In Flask and my other projects, I’m moving away from #: above to """ below attributes to document them.

#: has the problem of messing with indentation levels, since it’s 3 characters before you start typing, so if you need to indent further for some reason, you have to manually add an extra few spaces after pressing tab to get things properly indented. #: also isn’t handled by IDEs well, so typing that before every line of a multiline doc is tedious.

""" avoids those two issues, and also matches what documentation looks like and where it’s found for classes and functions already. It’s also easier to modify lines and reflow text later.

I guess this sort of defeats the purpose of this discussion as opposed to the docs-in-annotations PEP, but I’d personally leave out parameters from a proposal. Aside from the ambiguity in can create, I still think parameter documentation looks better in the class/function docstring rather than next to each parameter.

8 Likes

Clearly we need TOCs - triple octothorp comments.

6 Likes

Yes, specifically a mapping from strings to strings (don’t need to require all dict methods).


That’s a good option, and was something I was thinking about. I’d imagine many aren’t comfortable with slightly altering the definition of the semicolon ; though.


Parameter documentation is my entire motivation: the module and class attribute was just a bonus.

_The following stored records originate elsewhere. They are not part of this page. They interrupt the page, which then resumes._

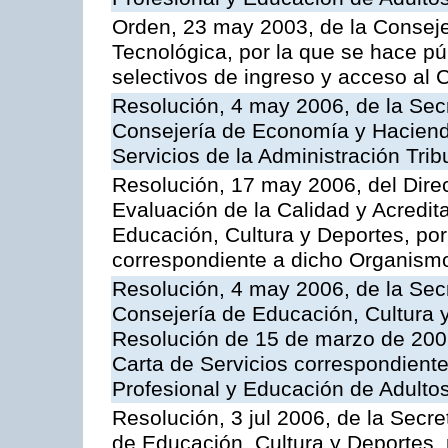
Orden, 23 may 2003, de la Conseje
Tecnológica, por la que se hace pú
selectivos de ingreso y acceso al
Resolución, 4 may 2006, de la Secr
Consejería de Economía y Hacienda
Servicios de la Administración Trib
Resolución, 17 may 2006, del Dire
Evaluación de la Calidad y Acredita
Educación, Cultura y Deportes, por 
correspondiente a dicho Organis
Resolución, 4 may 2006, de la Secr
Consejería de Educación, Cultura y
Resolución de 15 de marzo de 2006
Carta de Servicios correspondient
Profesional y Educación de Adulto
Resolución, 3 jul 2006, de la Secr
de Educación, Cultura y Deportes, 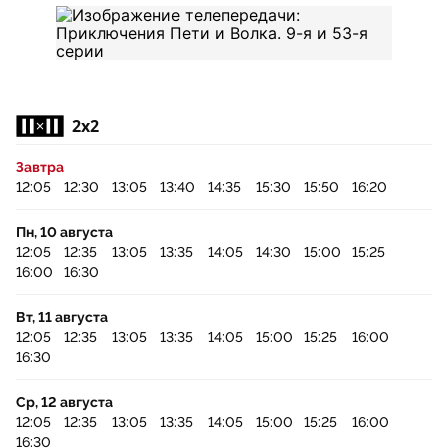
2x2
Завтра
12:05
12:30
13:05
13:40
14:35
15:30
15:50
16:20
Пн, 10 августа
12:05
12:35
13:05
13:35
14:05
14:30
15:00
15:25
16:00
16:30
Вт, 11 августа
12:05
12:35
13:05
13:35
14:05
15:00
15:25
16:00
16:30
Ср, 12 августа
12:05
12:35
13:05
13:35
14:05
15:00
15:25
16:00
16:30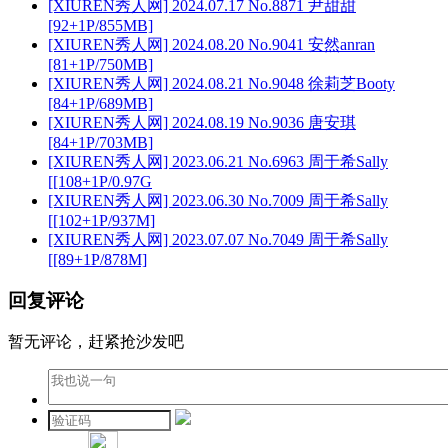
[XIUREN秀人网] 2024.07.17 No.8871 尹甜甜
[92+1P/855MB]
[XIUREN秀人网] 2024.08.20 No.9041 安然anran
[81+1P/750MB]
[XIUREN秀人网] 2024.08.21 No.9048 徐莉芝Booty
[84+1P/689MB]
[XIUREN秀人网] 2024.08.19 No.9036 唐安琪
[84+1P/703MB]
[XIUREN秀人网] 2023.06.21 No.6963 周于希Sally
[[108+1P/0.97G
[XIUREN秀人网] 2023.06.30 No.7009 周于希Sally
[[102+1P/937M]
[XIUREN秀人网] 2023.07.07 No.7049 周于希Sally
[[89+1P/878M]
回复评论
暂无评论，赶紧抢沙发吧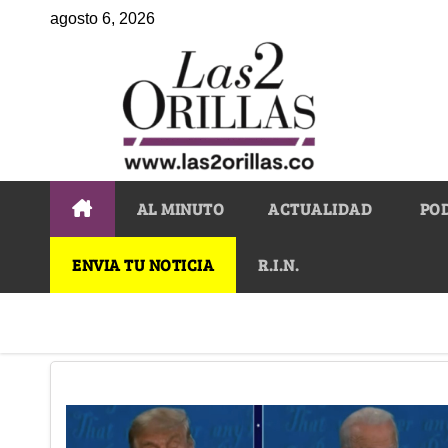
agosto 6, 2026
AL MINUTO
ACTUALIDAD
PO
ENVIA TU NOTICIA
R.I.N.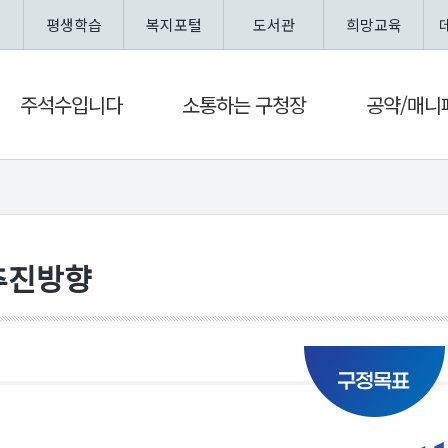
평생학습
복지포털
도서관
희망교육
주석수입니다
소통하는 구청장
공약/매니
추진방향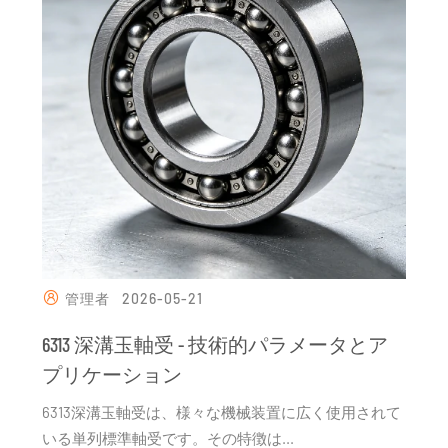
管理者
2026-05-21
6313 深溝玉軸受 - 技術的パラメータとア
プリケーション
6313深溝玉軸受は、様々な機械装置に広く使用されて
いる単列標準軸受です。その特徴は...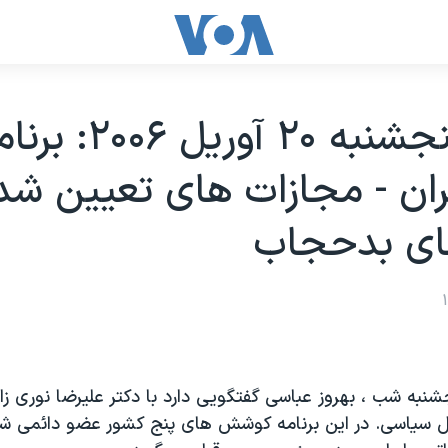
بحث پنجشنبه ۲۰ آوريل ۲۰۰۶:
ران - مجازات های تعيين شده
ای بدحجاب
نبه شب ، بهروز عباسی گفتگويی دارد با دکتر عليرضا نوری زاده
ل سياسی. در اين برنامه کوشش های پنج کشور عضو دائمی شو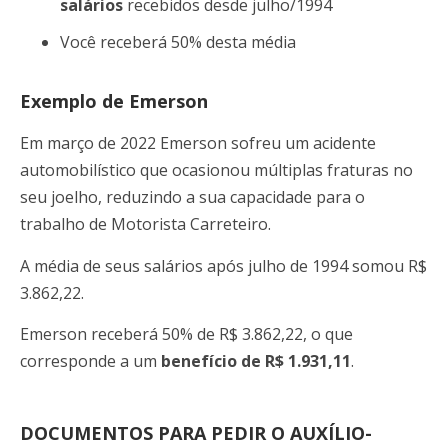
salários
recebidos desde julho/1994
Você receberá 50% desta média
Exemplo de Emerson
Em março de 2022 Emerson sofreu um acidente
automobilístico que ocasionou múltiplas fraturas no
seu joelho, reduzindo a sua capacidade para o
trabalho de Motorista Carreteiro.
A média de seus salários após julho de 1994 somou R$
3.862,22.
Emerson receberá 50% de R$ 3.862,22, o que
corresponde a um
benefício de R$ 1.931,11
.
DOCUMENTOS PARA PEDIR O AUXÍLIO-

I agree that parameter docs look better in the docstring, there are situations where the docs are better suited near the parameter and unambiguous, for example when needed at runtime.

2 Likes

My main point was a preference towards """ over #: style (or both, as Sphinx does now). If you’re confident about parameter docstrings as well, that’s fine.

1 Like

Having docstrings above attributes creates an ambiguity with module docstrings:

# ambiguous.py
"""Am I the module docstring, or the docstring of `hello`?"""

hello = "hello"
4 Likes

We could compromise on syntax that goes in the same line as the attribute. It would also work for function arguments. I didn’t know about #:, and I like it, except that it could interfere with comments aimed at guiding commonly-used linters.

Maybe ambiguous to a computer, but to a human the extra newline tells us.